Прихожу на озеро и забрасываю вторую морду в воду. Караси вокруг нее плавают, видят хлебушек, пытаются до него добраться. Потом кто-то из них находит дырку, зовет остальных, и они всей гурьбой в эту дырку на трапезу. Вечером иду вытягивать морду из воды. Караси не успевают выйти из скворечника, сначала не могут понять, что за дела, кто балуется, кушать мешает, а когда воздухом запахнет, уже поздно. Бывает, полное ведро карасей размером с ладонь набьется. Полсотни точно есть.
Пока вода в реке мутная и большая, я царице к столу поставляю чищеных карасей. Когда вода спадет, иду на реку ловить благородную рыбу, а нечищеных карасей отправляю на корм собакам и курам. Куры на рыбе становятся здоровые и сильные, как страусы.
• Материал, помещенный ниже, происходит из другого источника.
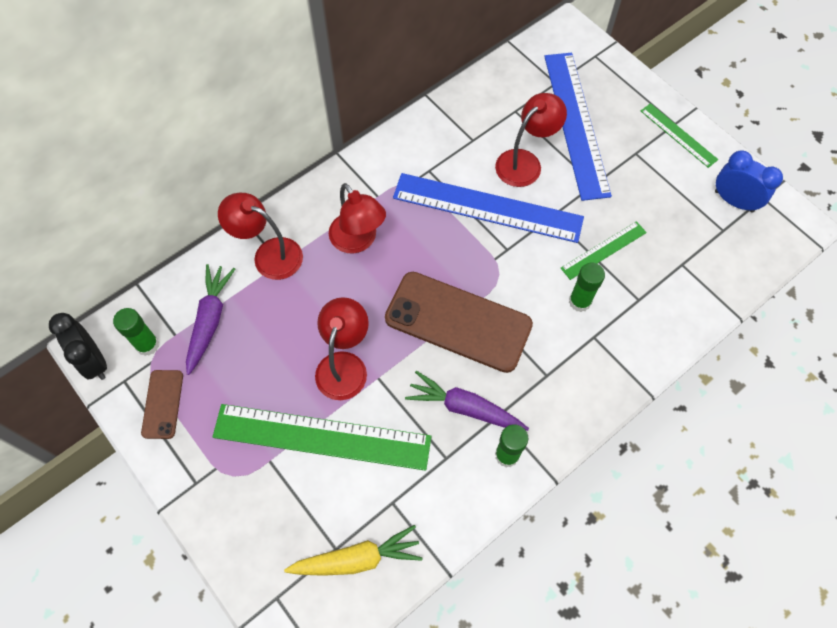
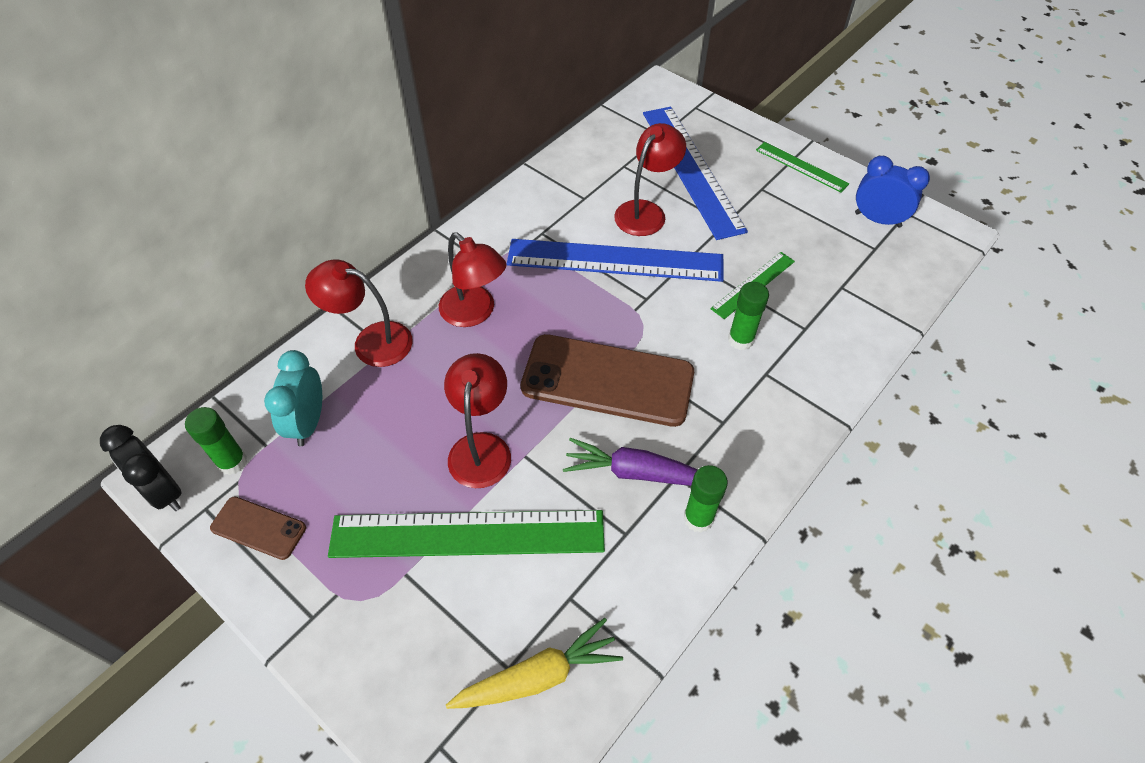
camera: 10 degrees left, 10 degrees down
brown phone [141,370,183,439] -> brown phone turned 60 degrees counterclockwise [210,496,306,560]
purple carrot [186,264,235,375] -> turquoise clock [264,350,322,446]

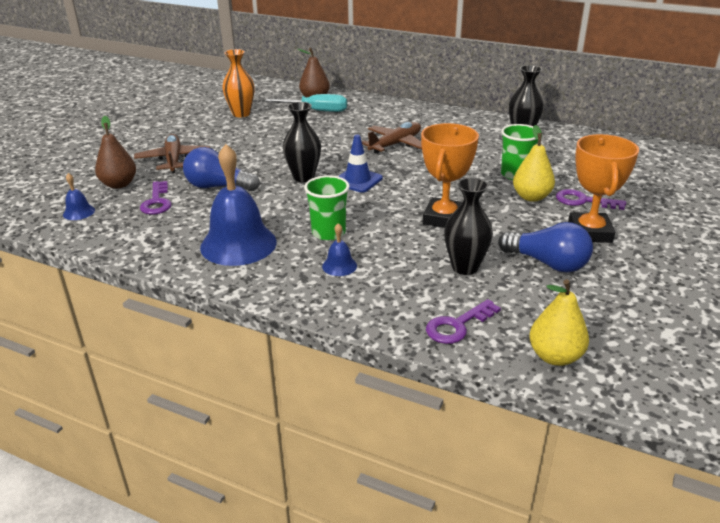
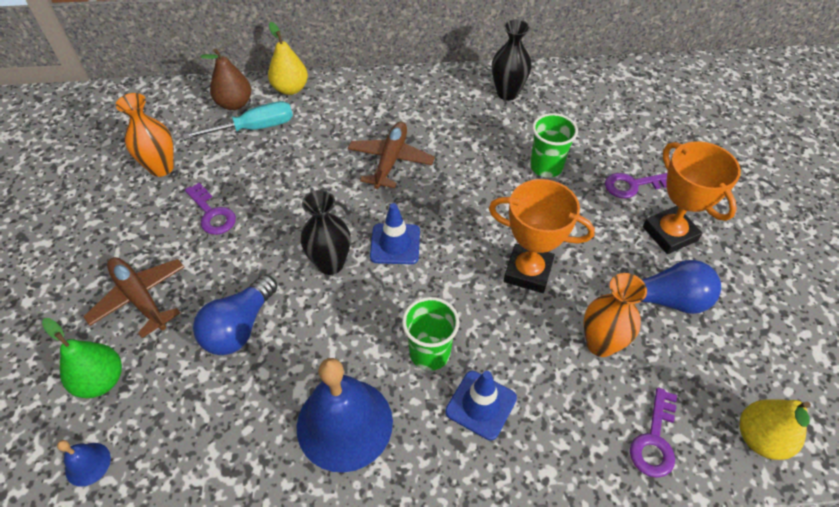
camera: 30 degrees left, 20 degrees up
brown pear [95,116,136,189] -> green pear [42,318,122,398]
purple key [140,181,171,215] -> purple key moved to [185,183,236,235]
blue light bulb [183,147,260,191] -> blue light bulb turned 45 degrees counterclockwise [193,274,277,355]
blue bell [322,223,357,276] -> blue traffic cone [445,371,517,440]
orange trophy [421,123,479,228] -> orange trophy turned 60 degrees counterclockwise [489,179,595,293]
black vase [444,178,493,275] -> orange vase [583,273,647,357]
yellow pear [513,125,555,202] -> yellow pear moved to [268,22,308,95]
Кур мне из тридесятого государства на моторке друг Вовка привез. Пока 400 километров вез, два цыпленка сдохли, 18 выжили. Я им сразу курятник срубил и печку из железной бочки сделал, чтобы зимой моим страусятам тепленько было. Мясо куриное мне не надо, сохатины хватает выше крыши, а вот яичко подержать в руках хотелось. Тем более принцесса о четырех годах о нем только из сказок знала.
С сентября уже топлю курятник, с октября топлю дважды – утром и вечером, раз в неделю чищу. Настолько к ним привык, что забыл, для чего они мне вообще нужны. И вот однажды! Ту-ду-ду-ду-ууу!
Вот это да, вот это да! "Вскричал петух, и пробил час".
И вот однажды в конце декабря выскребаю пол и не могу понять, что за камень валяется, откуда взялся. Потянул его к себе кочергой – а он катится! Ё! Оно! Хвать! Бегом в дом. Руками машу, челюстями двигаю, а молвить ничего не могу. Царица с принцессой испугались, я руку вперед выставляю, ладонь открываю и торжественно говорю: «Яйцо!»
И что с ним теперь делать? Зажарить? Сварить? Или беречь? Так пропадет. Решили – всмятку. Пошел в рабочую комнату, взял старый осадкомерный стакан, обрезал верх – получилась красивая широкая стопка с подставкой, как раз под яйцо. Царица варит, я хожу рядом нервничаю: «Вы ж смотрите, ваше величество, не переварите». Нормально сварили. И принцессе скормили.

О чем же я пишу? Сам забыл, какая тема – то ли куры, то ли рыба, то ли женщины… А что если взять и одним махом перенестись из курятника в Европы? Рыбу с курами тут оставим, а женщина там найдется.
В Копенгагене в дружеской компании с женщиной целый день гуляли по громадному историческому музею. Делясь впечатлениями о военной форме 18-го века, дама вышла на тему огнестрельного оружия и сказала что-то о гармонии парадной формы, винтовок и пушек. Я не совсем понял и вынужден был уточнить: «А вы знаете, чем отличается ружье от винтовки?».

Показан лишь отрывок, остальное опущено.